** Quoted passage follows **

So far, the Romney campaign hasn't released an ad attacking Obama over the U.S. mission attacks, but it did release a spot shortly after the incidents denouncing the president for failing seven times to stop China's "cheating" (code for labeling China a currency manipulator) and losing half a million manufacturing jobs -- all while China secured a competitive advantage in manufacturing.

PolitiFact pointed out that the United States has actually created half a million manufacturing jobs since 2010, though that hasn't been enough to replace the decline that occurred during Obama's first months in office. And it noted that while Obama hasn't labeled China a currency manipulator, it has filed seven complaints over China's trade practices with the World Trade Organization. The Washington Post added that the bar graphs the ad uses to illustrate China's new manufacturing edge are "totally out of proportion."

The Obama campaign quickly responded with an ad accusing Romney of investing in companies that shipped jobs overseas and investing part of his personal fortune in China. "Romney's never stood up to China," the narrator says. "All he's done is send them our jobs." PolitiFact confirmed that Romney did have some Chinese investments (indeed, BuzzFeed reported today that Romney's blind trust sold shares in a Chinese video company in June), but the Washington Post added that "there is no evidence that Romney, through Bain investments in which he had an active role, was responsible for shipping American jobs to China."

This week, the conservative group Let Freedom Ring released an ad criticizing Obama for supporting a bill as a senator to restrict U.S. military aid to countries that use child soldiers, only to waive the restrictions as president. "Why aren't you standing up for these children?" the narrator asks.

The statistics, quotes, and assertions in the ad generally check out. In October 2010, Obama granted waivers to Chad, the Democratic Republic of Congo, Sudan, and Yemen because, as the Christian Science Monitor put it at the time, these countries were considered "key national security interests." Obama took a similar action the following year. 

Let Freedom Ring released another ad this week denouncing Obama for inviting Egypt's Muslim Brotherhood to the White House and sending Cairo $1.5 billion in foreign aid, when the Brotherhood wants to "conquer" Israel, "undermine" the United States, and renew ties with Iran. The ad doesn't mention the attack on the U.S. Embassy in Cairo, but Let Freedom Ring President Colin Hanna made sure the subtext was clear. "After our embassies were stormed, President Obama's administration offered apologies while the Muslim Brotherhood stood by as we were attacked," he told US News & World Report on Thursday.

** End of Quoted passage **
** Recorded information follows **

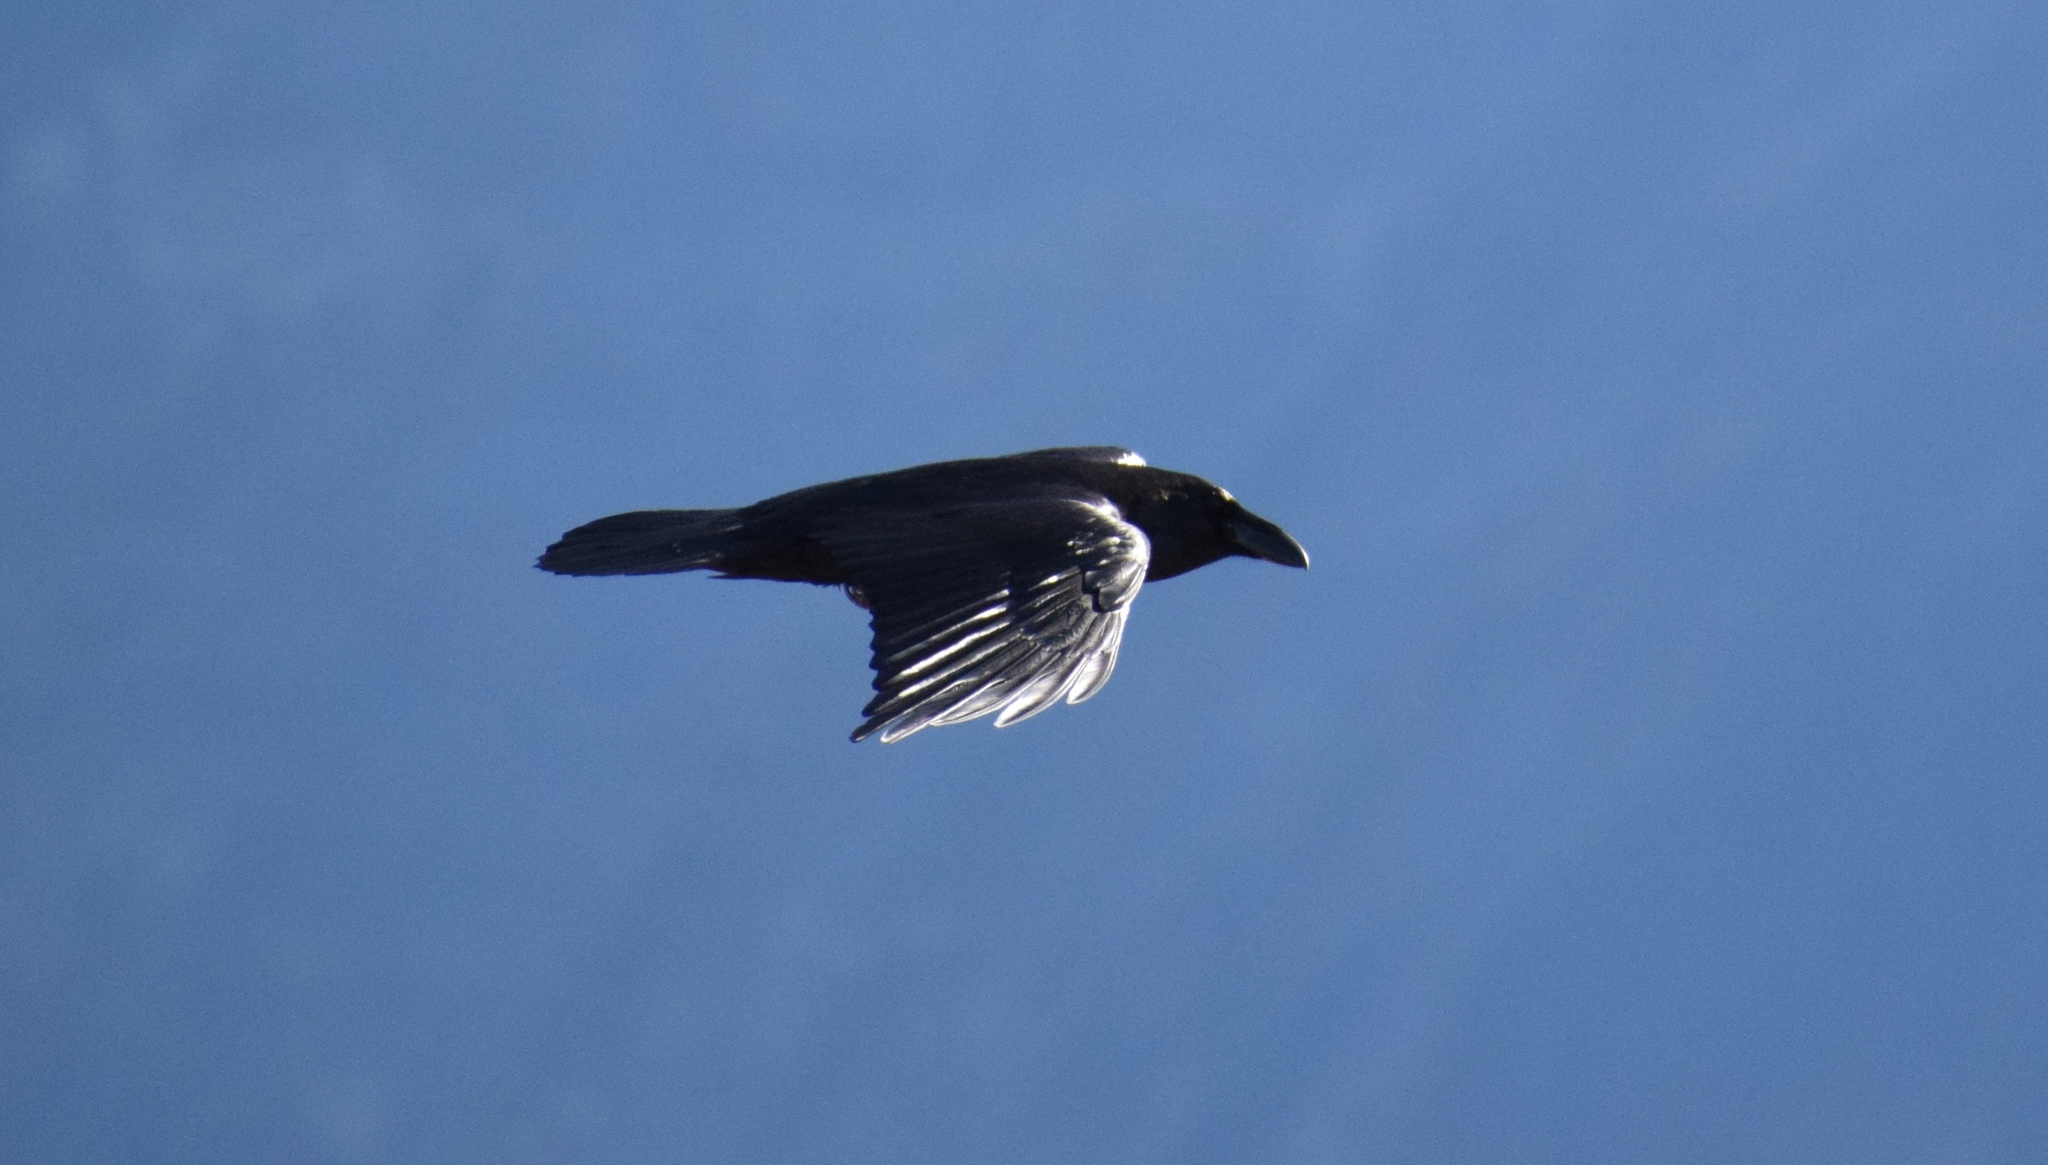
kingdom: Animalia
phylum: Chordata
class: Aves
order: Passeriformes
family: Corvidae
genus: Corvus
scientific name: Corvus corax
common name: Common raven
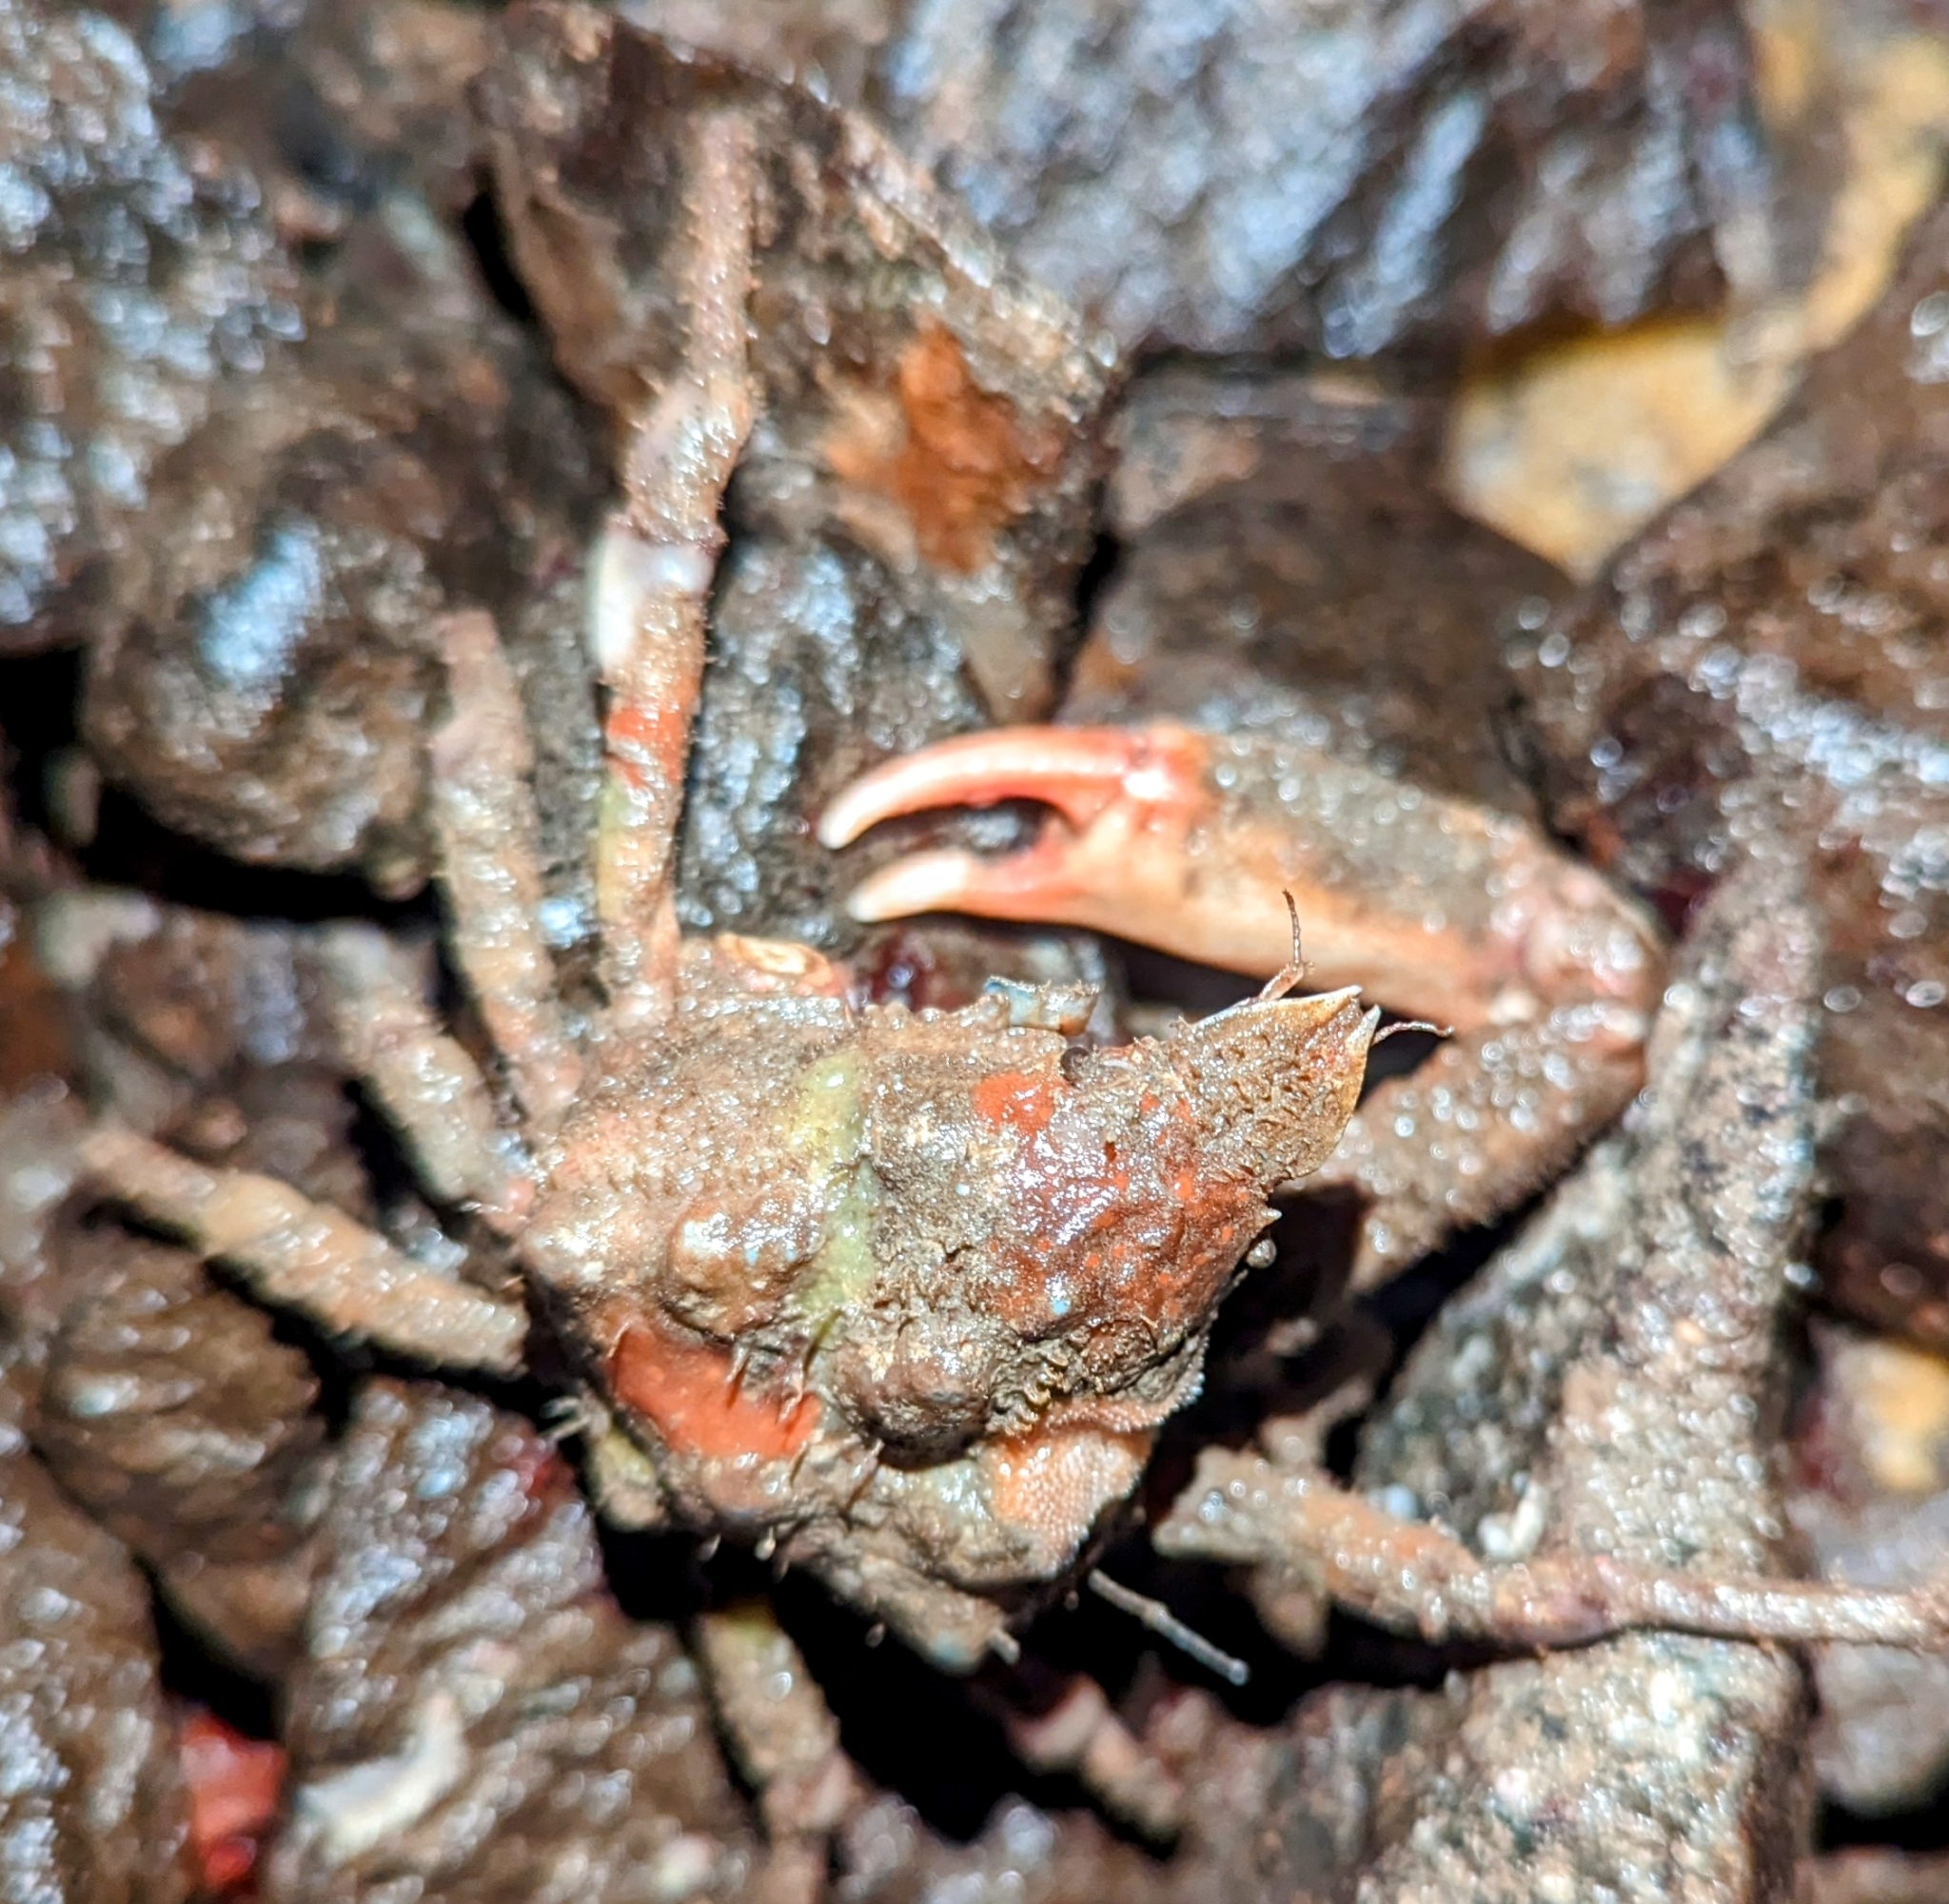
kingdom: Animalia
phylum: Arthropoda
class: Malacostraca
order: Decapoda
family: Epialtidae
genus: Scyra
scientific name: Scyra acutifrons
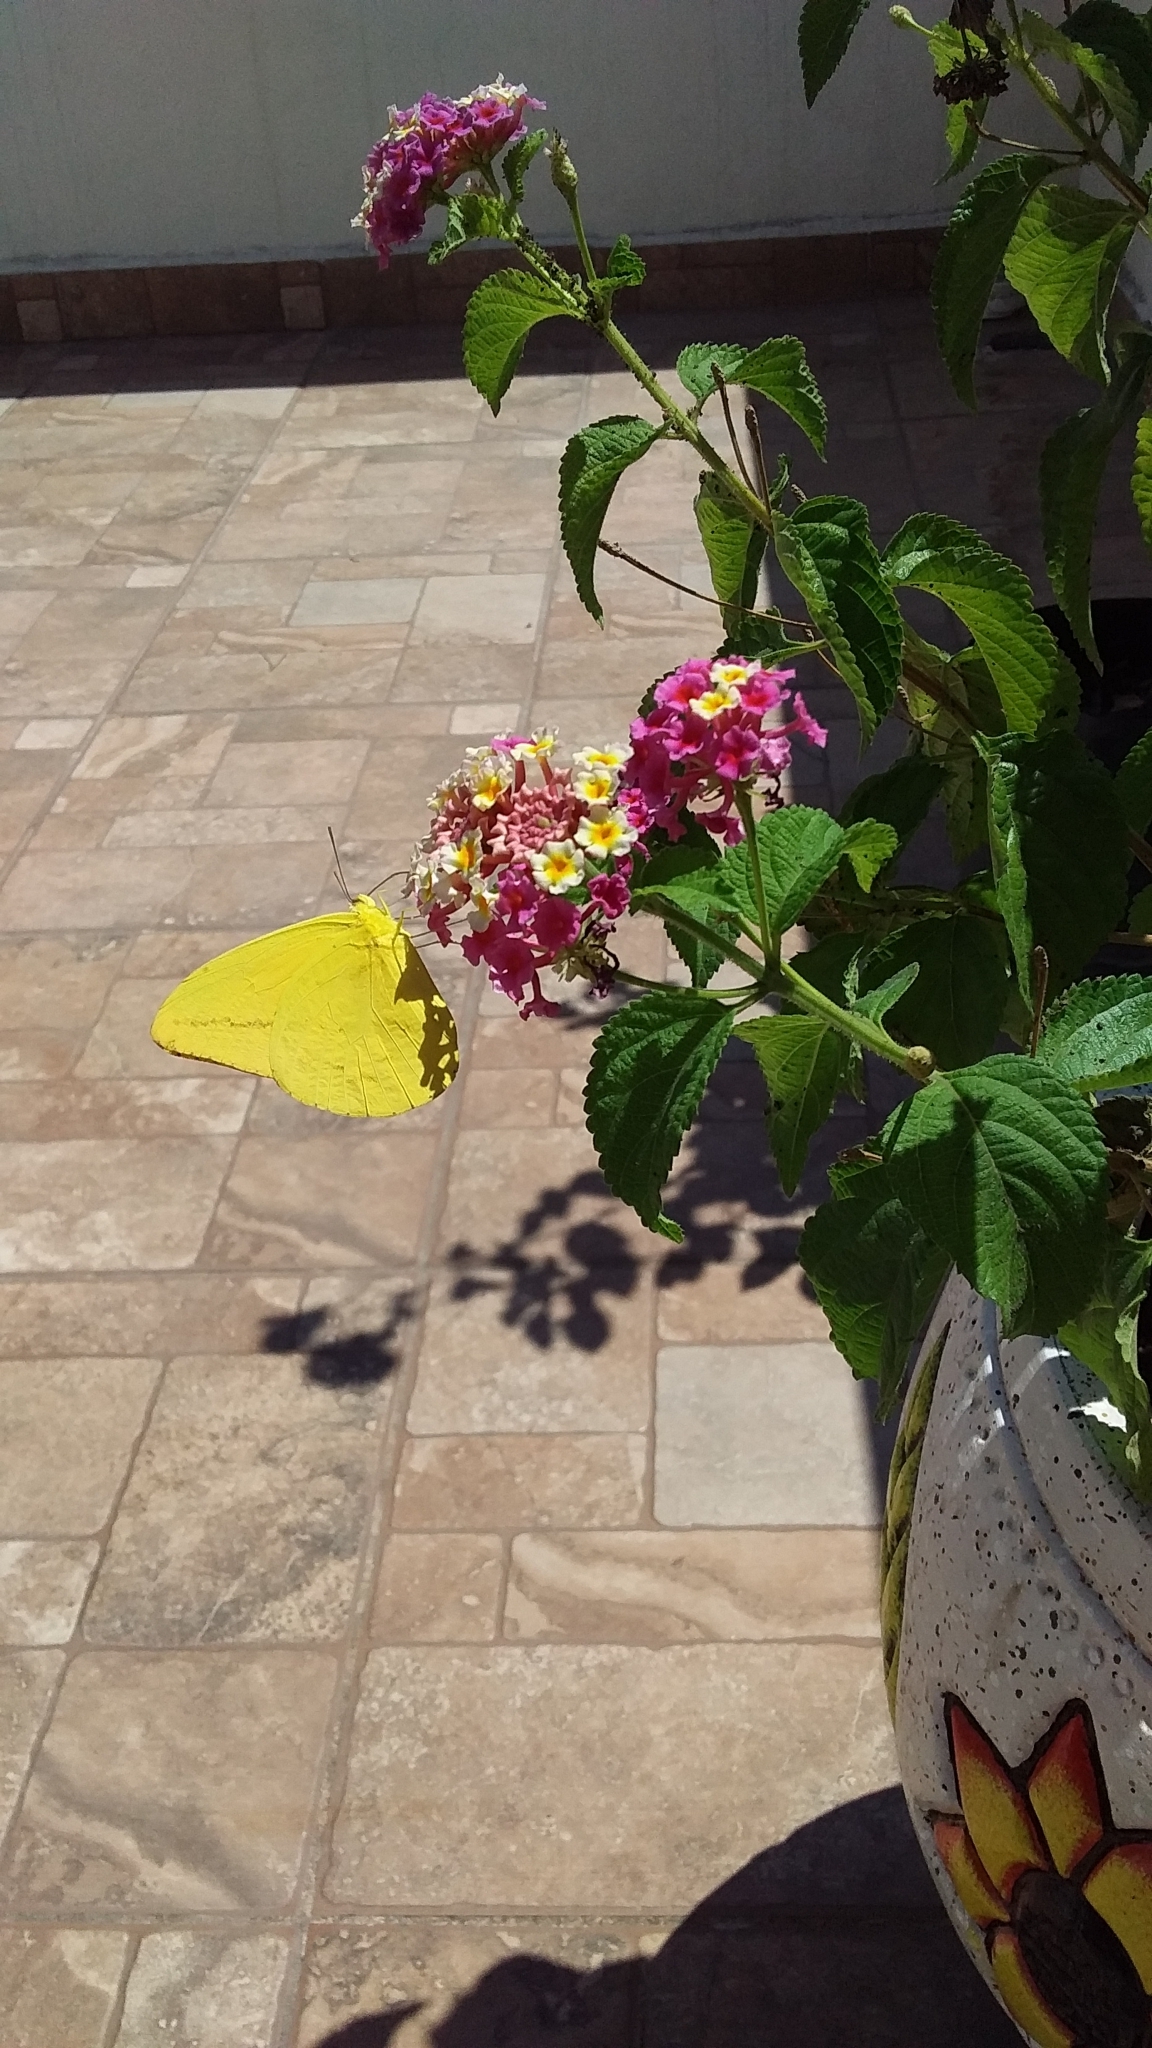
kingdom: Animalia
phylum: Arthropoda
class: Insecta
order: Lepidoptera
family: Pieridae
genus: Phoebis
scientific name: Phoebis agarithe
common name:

** End of Recorded information **

▸ Required work
**A)** In the campaign ad fact-check, why did Obama grant waivers in October 2010 to Chad, the Democratic Republic of Congo, Sudan, and Yemen? Answer in one to three sentences.
**B)** Can you sum up the campaign ad fact-check in three sentences?
**C)** Could you carry the campaign ad fact-check forward from the point where it stops?

▸ Answers below
**A)** According to the Christian Science Monitor, these countries were considered "key national security interests." The waivers let them keep receiving U.S. military aid despite the child-soldier restrictions.

**B)** A Romney ad blamed Obama for not stopping China's "cheating" and for lost manufacturing jobs. Fact-checkers noted that the U.S. has added half a million manufacturing jobs since 2010, that the administration has filed seven WTO complaints against China, and that the ad's graphs are out of proportion. Obama's reply ad accused Romney of sending jobs to China, which the Washington Post found unsupported, and the group Let Freedom Ring ran ads attacking Obama over child-soldier aid waivers and aid to Egypt given the Muslim Brotherhood.

**C)**
The ad is highly misleading. It begins by showing a fiery speaker pledging to establish a capital in Jerusalem at what the narrator describes as a "Muslim Brotherhood rally for their new Egyptian President Mohamed Morsy." But the spot doesn't mention that the speaker is the Egyptian cleric Safwat Higazi, not Morsy. To support the claim that the new Egyptian leader wants to revive relations with Tehran, the ad cites a Reuters report on an interview with an Iranian news agency that Morsy denies giving. The narrator makes the contentious claim that Iran is "building nuclear weapons" and cites a line from a 1991 memeorandum for the Brotherhood's North American wing to prove that the group's "top leaders" are interested in "taking over America." 

Most recently, the group Secure America Now released an ad featuring Israeli Prime Minister Benjamin Netanyahu's recent warnings about the progress Iran has made on its nuclear program and the need for the international community to move beyond diplomacy and sanctions to stop it. "The world needs American strength," the ad declares. "Not apologies."

What the ad fails to mention is that Netanyahu was not involved in making the spot and that the Israeli prime minister has avoided expressing support for either candidate in the U.S. election. On Friday, the Chicago Sun-Times reported that Netanyahu had passed along a message to Obama that he is not trying to interfere in the race. That won't stop groups like Secure America Now from invoking his words to prove their point, of course.